I am doing a one month job in my summer-holidays and I have to use dapper to map a model. I've watched several videos and I really don´t understand how it works. I just want to simply map the whole Model with an asp.net web api.
My two models are down below and I have already installed Dapper.
I tried to watch some videos and google my problem, but none of them explains it in the way I would understand it.
Facility class :
namespace DataImportWebService.Models
{
public class Facility
{
public string Name { get; set; }
public string Date { get; set; }
public string FeedbackType { get; set; }
public int Count { get; set; }
}
}
Measurement class:
namespace DataImportWebService.Models
{
public class Measurement
{
public string MeasurementDate { get; set; }
public string Name { get; set; }
public string MeasurementName { get; set; }
public decimal MeasuerementValue { get; set; }
}
}
I hope to get an explanation or some code.
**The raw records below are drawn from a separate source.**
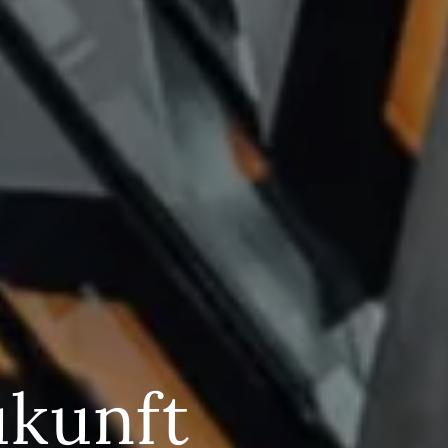
ukunft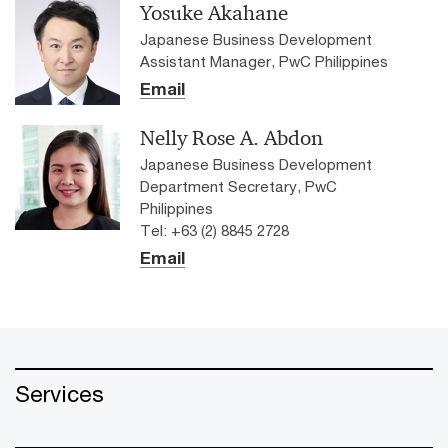
Yosuke Akahane
Japanese Business Development
Assistant Manager, PwC Philippines
Email
Nelly Rose A. Abdon
Japanese Business Development
Department Secretary, PwC
Philippines
Tel: +63 (2) 8845 2728
Email
Services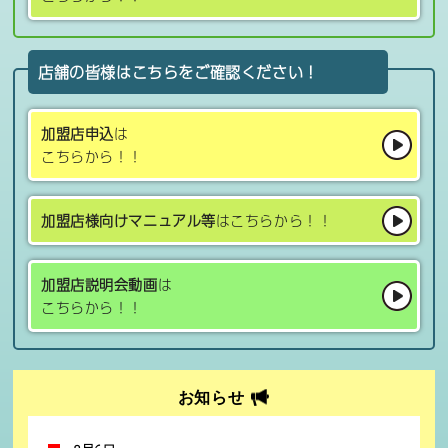
店舗の皆様はこちらをご確認ください！
加盟店申込
は
こちらから！！
加盟店様向けマニュアル等
はこちらから！！
加盟店説明会動画
は
こちらから！！
お知らせ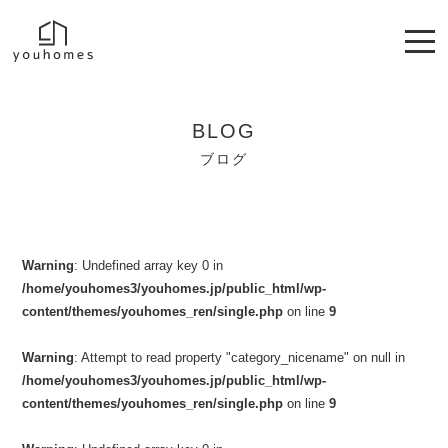
BLOG
ブログ
Warning
: Undefined array key 0 in
/home/youhomes3/youhomes.jp/public_html/wp-
content/themes/youhomes_ren/single.php
on line
9
Warning
: Attempt to read property "category_nicename" on null in
/home/youhomes3/youhomes.jp/public_html/wp-
content/themes/youhomes_ren/single.php
on line
9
Thank you!
It sounds like you're simply trying to figure out how to use dapper. There's lots of documentation out there https://dapper-tutorial.net/dapper . For your 2 objects if you're simply trying to map data from a database into those objects then it's fairly simple.
I often create a base repository class that contains all the different versions I might want to run. The most basic would probably be:
protected IEnumerable<T> ExecuteQuery<T>(string query, object parameters = null, CommandType? commandType = null)
{
using (var conn = Connection)
{
return conn.Query<T>(query, parameters, commandType: commandType, commandTimeout: 0);
}
}
This can then be used in other repositories and used like this:
ExecuteQuery<YourObjectToMapTo>(YourSQLQuery, YourParameters);
This will return an IEnumerable of your object, even if it only gets 1. To only return 1 just stick First() or FirstOrDefault() on the end.
What you need understand is that Dapper is only a thin wrapper on top of ADODB.NET
. It's nothing like Entity Framework. Dapper doesn't now your database structure, it doesn't do SQL for you. You create the database and write all the SQL. Dapper helps your by adding a lot of extension methods to your connection. The extension methods take all the tedious DataReader
stuff from ADODB.NET
and hide it away, making it possible for you to just fire a select
to the database and have a nice list returned where database columns have been mapped to your entity. If your entity properties and database columns are named the same, there is actually very little to it. I urge you to go through the tutorial in @sr28's answer.